I am sympathetic to the argument over the U.S.’s strategic objectives in Afghanistan. I obviously have picked my side, but I also don’t think it immoral to argue why our goals are either misguided or impossible. I think that sort of debate is healthy in a Democracy.
However, if Afghanistan is unwinnable, there must be some sort of mitigation factor, since Afghanistan and Pakistan remain the “global epicenters” (as David Kilcullen would put it) of transnational terrorism. And this is where I step back in horror: what I find absolutely reprehensible is how many in the questioning crowd pretend drone strikes in Pakistan are an acceptable substitutes for actual strategies… and worse, write off civilian casualties as honest mistakes we pink swear not to make again because we have better machines now.

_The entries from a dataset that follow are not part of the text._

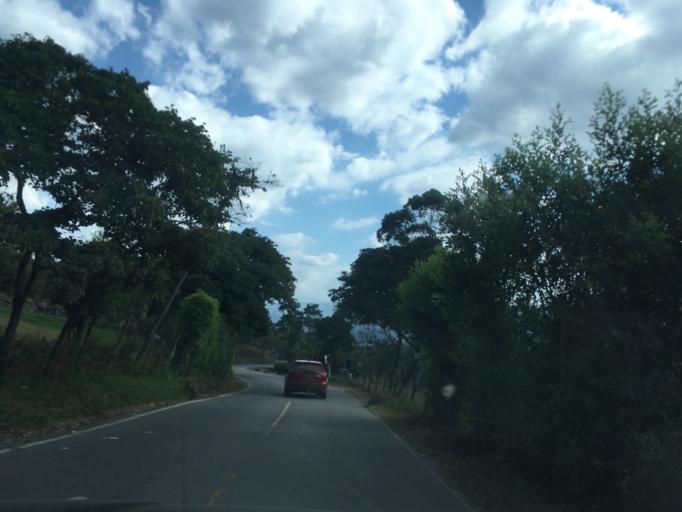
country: CO
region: Santander
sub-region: San Gil
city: San Gil
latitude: 6.5829
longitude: -73.1572
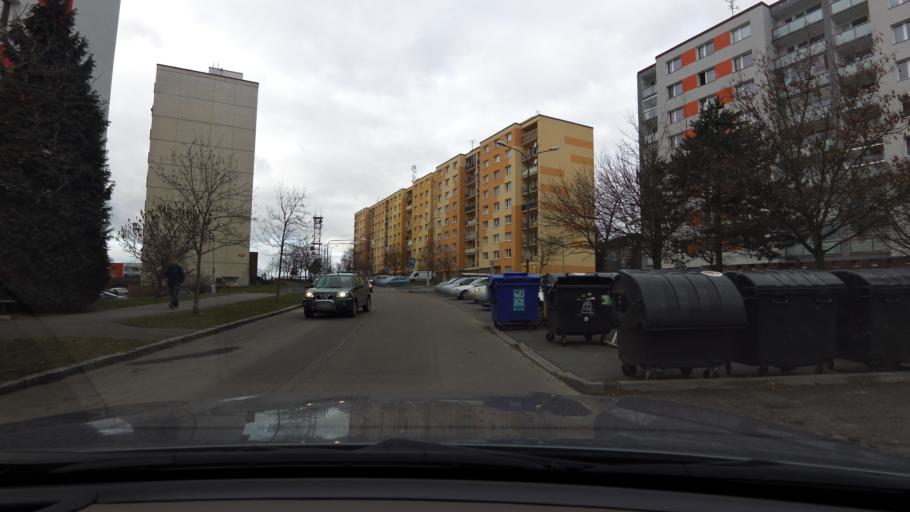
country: CZ
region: Plzensky
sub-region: Okres Plzen-Mesto
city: Pilsen
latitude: 49.7778
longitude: 13.3575
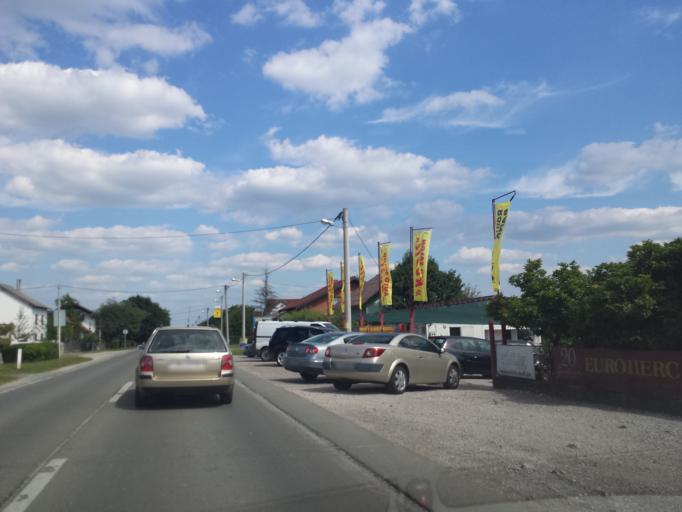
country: HR
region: Zagrebacka
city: Brckovljani
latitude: 45.8084
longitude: 16.2190
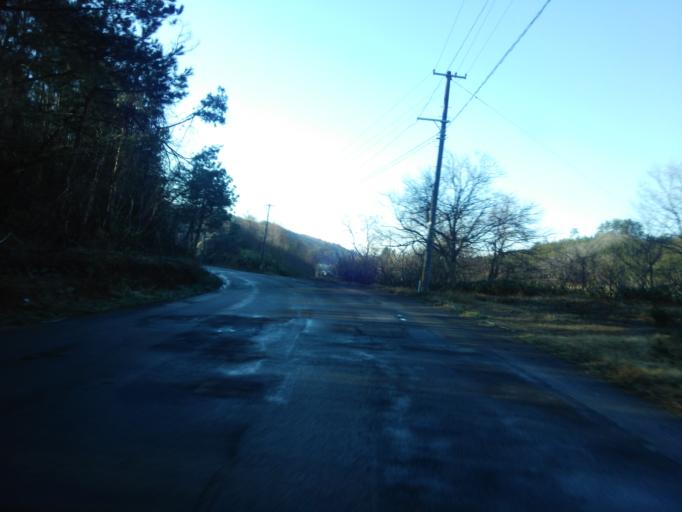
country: JP
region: Fukushima
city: Kitakata
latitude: 37.7006
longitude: 139.7871
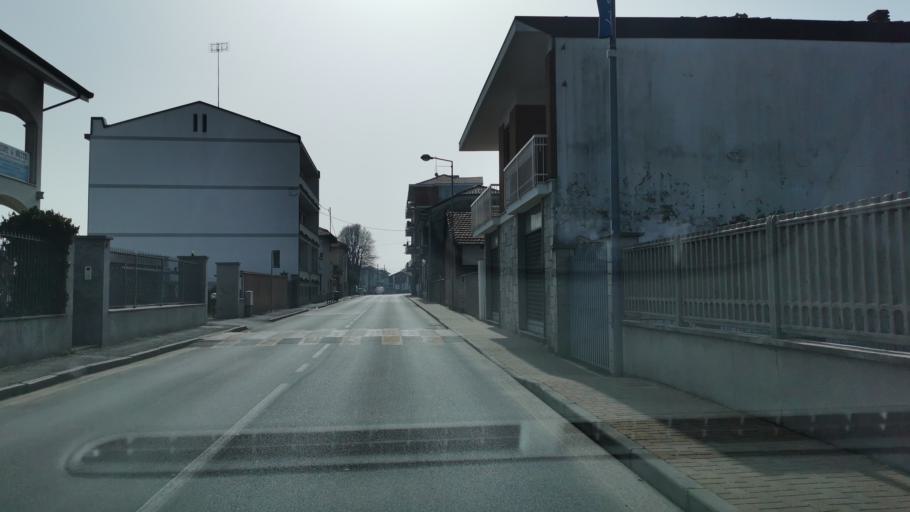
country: IT
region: Piedmont
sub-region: Provincia di Torino
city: Volpiano
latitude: 45.2026
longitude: 7.7796
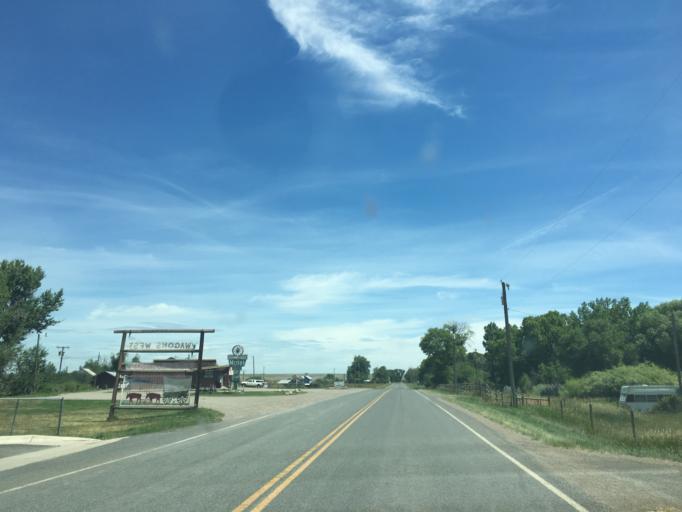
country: US
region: Montana
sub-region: Teton County
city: Choteau
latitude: 47.4951
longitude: -112.3884
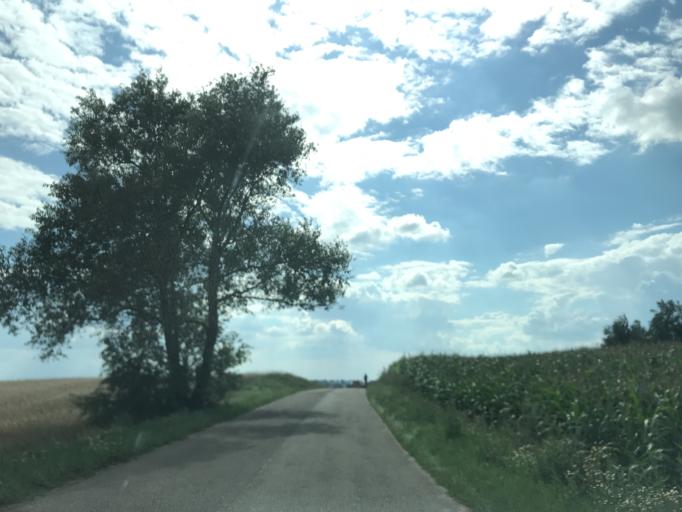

Thus, if the core concern is terrorism, Washington should concentrate on its already effective policy of eliminating al Qaeda’s leadership with drone strikes. In what amounts to a targeted killing program, the United States uses two types of unmanned aerial vehicles — the Predator and the faster, higher-altitude Reaper, which can carry two Hellfire missiles and precision-guided bombs — to attack individuals and safe houses associated with al Qaeda and related militant groups, such as the Haqqani network. Most of these strikes have taken place in North or South Waziristan, as deep as 25 miles into Pakistani territory. There were about 36 against militant sites inside Pakistan in 2008, and there have been approximately 16 so far in 2009. Among the senior al Qaeda leaders killed in the past year were Abu Jihad al-Masri, al Qaeda’s intelligence chief; Khalid Habib, number four in al Qaeda and head of its operations in Pakistan; Abu Khabab al-Masri, al Qaeda’s most experienced explosives expert, who had experimented with biological and chemical weapons; and Abu Laith al-Libi, the al Qaeda commander in Afghanistan. Some 130 civilians have also been killed, but improved guidance and smaller warheads should lead to fewer unintended casualties from now on.
Four al Qaeda leaders are, in Steven Simon’s world, worth 130 innocent lives, barely worth the middle clause of a compound sentence. Of course, more innocent people have died as the number of drone strikes in Pakistan have increased.
And it remains a mystery why the U.S. has such an enormous credibility deficit in Pakistan? It’s not that we must conduct a casualty-free war—that would be a silly demand. But the sheer callousness with which these innocent lives are written off is morally repugnant. Even feigning concern over their loss—which does have strategic implications, it is important to remember—would be better than “meh, we have better weapons now.”
Making things worse, Simon then notes approvingly that the drone strikes have driven al Qaeda leadership from the tribal areas into the settled areas of Pakistan like Quetta. Here, he notes approvingly that President Obama has decided to accept the costs of bombing major cities in Pakistan because he might grab a terrorist here or there.
Again: the prospect of killing a lot of innocent people in the process is “meh”—we have the budget, we have the robots, so whatever, right? How disgusting. These are not people we want in charge of our foreign policy.